The slave fell silent, and the superintendent pondered its tale as they drifted on about the Sun. He could not, offhand, think of any adequate punishment for the student whose recklessness had brought about this state of affairs. The mere cruelty of ordering endless crowds of slaves to nearly certain death did not affect him particularly; but the waste of it did, very much. To him the thought of hundreds of lifeless bodies drifting endlessly about the Sun, boiling off a little more of their masses with each perihelion passage until nothing was left but a loose collection of high-melting-point pebbles, was a painful picture of economic loss. The fact that the best farm plot in the system had apparently become unattainable was also to be considered, and the driving of at least one slave to the extreme of thinking for himself was not to be ignored.
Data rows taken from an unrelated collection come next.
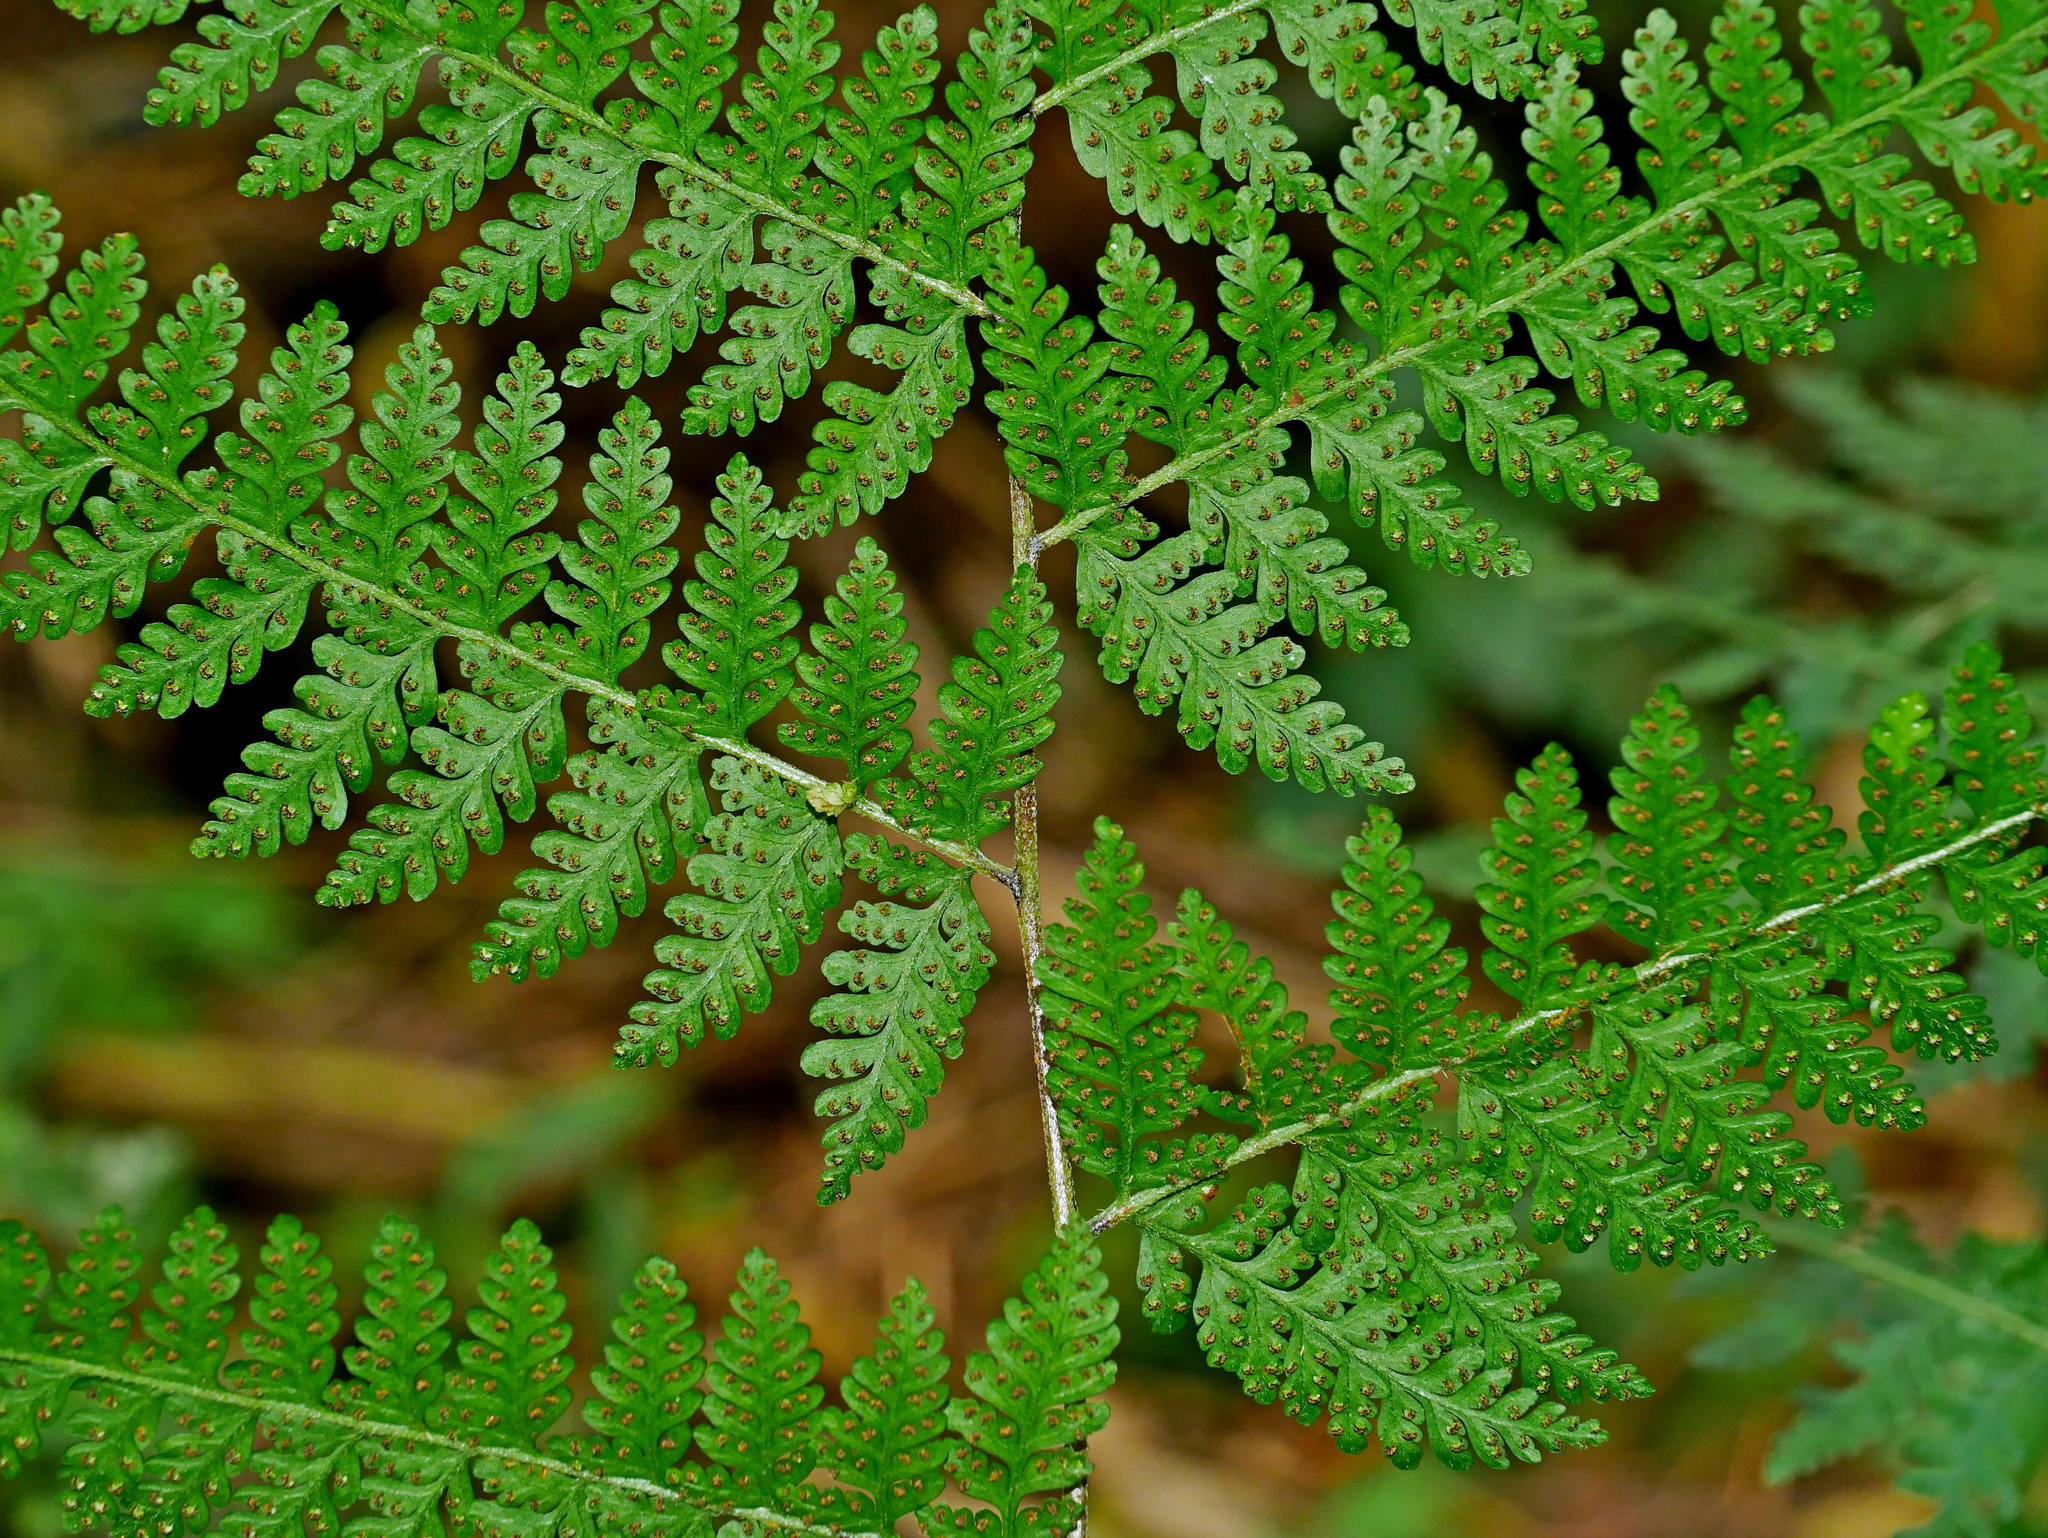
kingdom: Plantae
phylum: Tracheophyta
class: Polypodiopsida
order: Polypodiales
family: Dennstaedtiaceae
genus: Microlepia
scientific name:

Of course, everything should be checked before confronting the student with such charges. Only the last, after all, could be considered as yet a matter of objective knowledge.
The overseer moved abruptly away from the slave — sunward. The dying creature, seeing him depart, called once more for aid, and was silenced instantly and permanently by a slashing beam of ions. For an instant the overseer regretted the impulsive act — not from gratitude for the warning, to which he attached little weight and which was part of a slave's duty, but simply because it was impulsive rather than reasoned. But then he reflected that the creature could probably not have told much more anyway, even if it had survived until his return.
He was in no hurry. He let the gravity of the central furnace draw him in to the orbit of the giant planet, his senses covering the half-billion-mile sphere of space ahead where death was reputed to lurk.